What to do: Where does "anti" appear in the data? Return each line that holds it.

[Transcribed page contents]

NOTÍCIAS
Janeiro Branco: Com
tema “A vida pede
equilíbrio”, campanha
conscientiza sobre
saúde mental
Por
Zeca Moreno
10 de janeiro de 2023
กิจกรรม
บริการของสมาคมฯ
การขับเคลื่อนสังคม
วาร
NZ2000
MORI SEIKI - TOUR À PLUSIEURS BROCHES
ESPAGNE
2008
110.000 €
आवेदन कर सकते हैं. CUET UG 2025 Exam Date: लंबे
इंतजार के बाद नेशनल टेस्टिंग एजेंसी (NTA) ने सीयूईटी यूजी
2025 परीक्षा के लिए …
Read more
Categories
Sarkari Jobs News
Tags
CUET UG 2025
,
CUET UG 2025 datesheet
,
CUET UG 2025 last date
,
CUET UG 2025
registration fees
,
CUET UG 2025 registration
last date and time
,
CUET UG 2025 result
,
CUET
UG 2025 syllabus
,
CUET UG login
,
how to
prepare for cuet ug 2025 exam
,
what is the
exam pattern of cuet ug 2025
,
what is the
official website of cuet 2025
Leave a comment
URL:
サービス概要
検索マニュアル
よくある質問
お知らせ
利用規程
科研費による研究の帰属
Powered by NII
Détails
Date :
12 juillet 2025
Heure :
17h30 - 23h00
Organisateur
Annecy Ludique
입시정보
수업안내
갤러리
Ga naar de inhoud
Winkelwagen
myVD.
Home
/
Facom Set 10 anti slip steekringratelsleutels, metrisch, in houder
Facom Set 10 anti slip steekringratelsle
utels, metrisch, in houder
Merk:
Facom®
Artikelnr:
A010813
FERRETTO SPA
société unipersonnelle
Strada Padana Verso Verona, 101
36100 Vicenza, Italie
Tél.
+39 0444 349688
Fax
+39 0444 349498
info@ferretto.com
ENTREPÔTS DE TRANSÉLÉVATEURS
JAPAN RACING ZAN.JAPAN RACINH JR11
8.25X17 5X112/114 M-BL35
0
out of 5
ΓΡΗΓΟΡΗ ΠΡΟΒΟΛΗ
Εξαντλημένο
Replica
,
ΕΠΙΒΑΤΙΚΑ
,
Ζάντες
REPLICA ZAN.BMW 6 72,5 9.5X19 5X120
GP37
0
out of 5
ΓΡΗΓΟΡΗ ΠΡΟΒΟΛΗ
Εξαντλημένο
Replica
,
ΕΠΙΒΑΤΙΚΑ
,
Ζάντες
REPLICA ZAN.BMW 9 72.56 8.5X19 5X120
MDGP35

Task answer:
Facom Set 10 anti slip steekringratelsleutels, metrisch, in houder
Facom Set 10 anti slip steekringratelsle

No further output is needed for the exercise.